RECORDED DATA =>
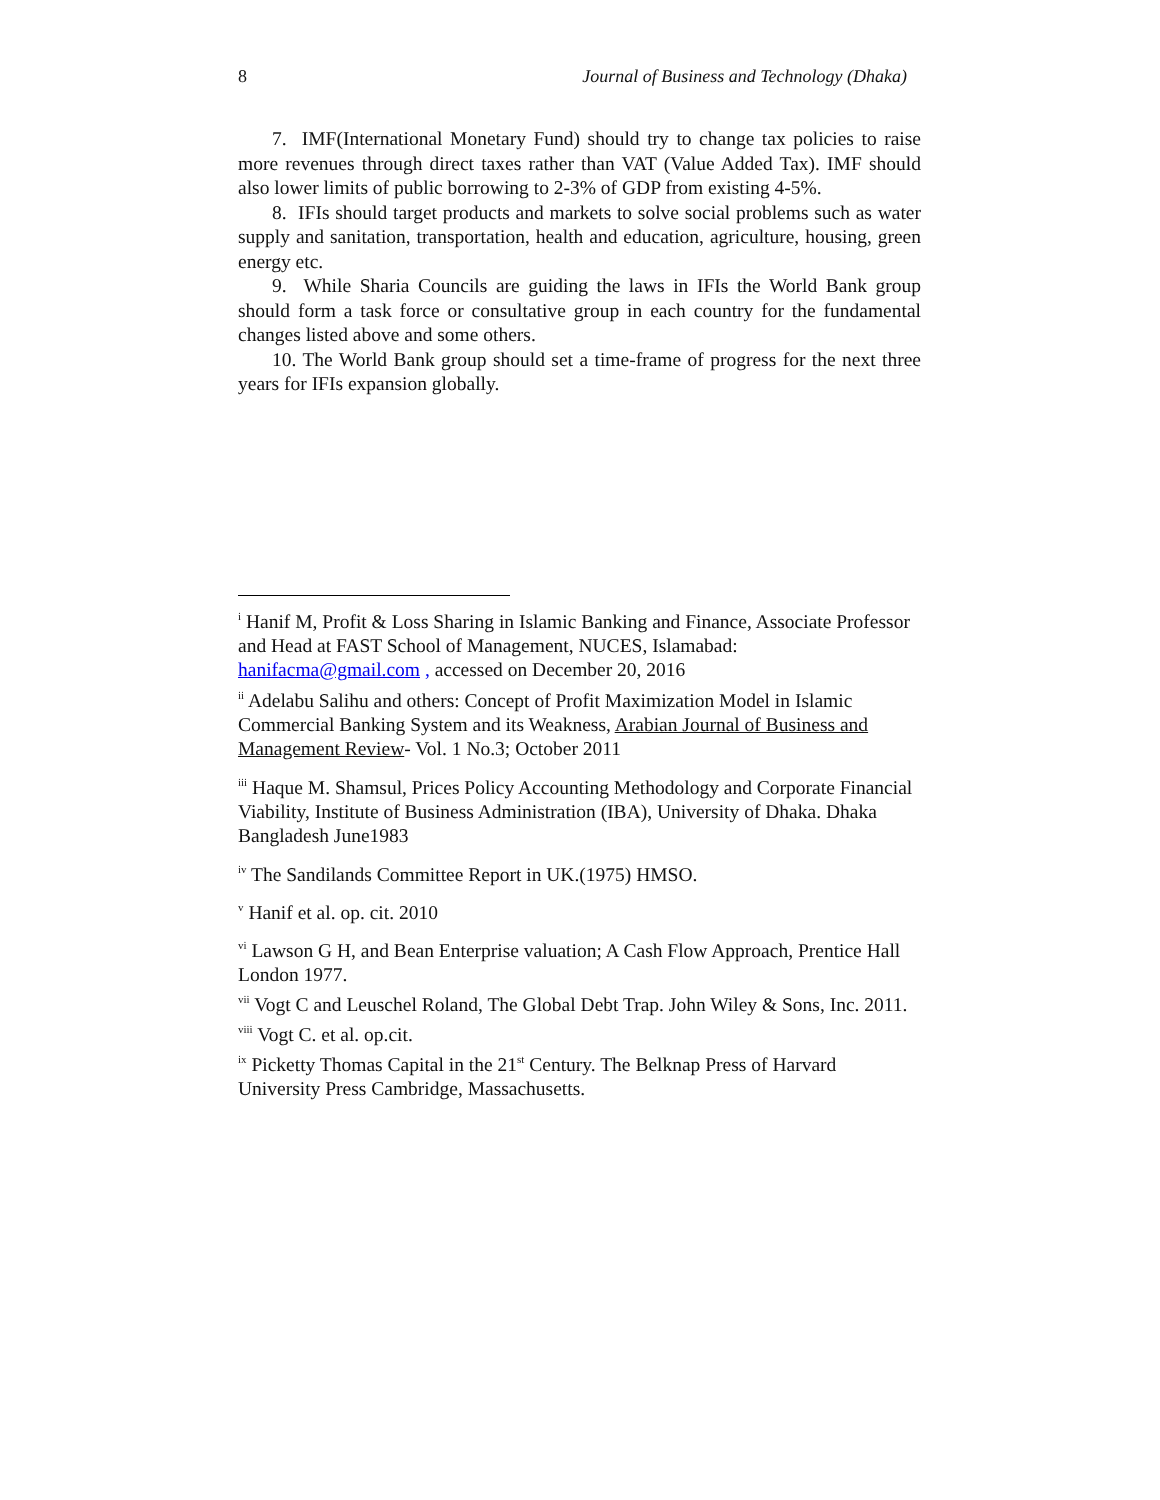8 Journal of Business and Technology (Dhaka)
7. IMF(International Monetary Fund) should try to change tax policies to raise more revenues through direct taxes rather than VAT (Value Added Tax). IMF should also lower limits of public borrowing to 2-3% of GDP from existing 4-5%.
8. IFIs should target products and markets to solve social problems such as water supply and sanitation, transportation, health and education, agriculture, housing, green energy etc.
9. While Sharia Councils are guiding the laws in IFIs the World Bank group should form a task force or consultative group in each country for the fundamental changes listed above and some others.
10. The World Bank group should set a time-frame of progress for the next three years for IFIs expansion globally.
<sup>i</sup> Hanif M, Profit & Loss Sharing in Islamic Banking and Finance, Associate Professor and Head at FAST School of Management, NUCES, Islamabad: hanifacma@gmail.com , accessed on December 20, 2016
<sup>ii</sup> Adelabu Salihu and others: Concept of Profit Maximization Model in Islamic Commercial Banking System and its Weakness, Arabian Journal of Business and Management Review- Vol. 1 No.3; October 2011
<sup>iii</sup> Haque M. Shamsul, Prices Policy Accounting Methodology and Corporate Financial Viability, Institute of Business Administration (IBA), University of Dhaka. Dhaka Bangladesh June1983
<sup>iv</sup> The Sandilands Committee Report in UK.(1975) HMSO.
<sup>v</sup> Hanif et al. op. cit. 2010
<sup>vi</sup> Lawson G H, and Bean Enterprise valuation; A Cash Flow Approach, Prentice Hall London 1977.
<sup>vii</sup> Vogt C and Leuschel Roland, The Global Debt Trap. John Wiley & Sons, Inc. 2011.
<sup>viii</sup> Vogt C. et al. op.cit.
<sup>ix</sup> Picketty Thomas Capital in the 21<sup>st</sup> Century. The Belknap Press of Harvard University Press Cambridge, Massachusetts.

REQUIRED WORK =>
Look over the entries for "World", then copy every line that includes that string.

EXERCISE ANSWER =>
9. While Sharia Councils are guiding the laws in IFIs the World Bank group should form a task force or consultative group in each country for the fundamental changes listed above and some others.
10. The World Bank group should set a time-frame of progress for the next three years for IFIs expansion globally.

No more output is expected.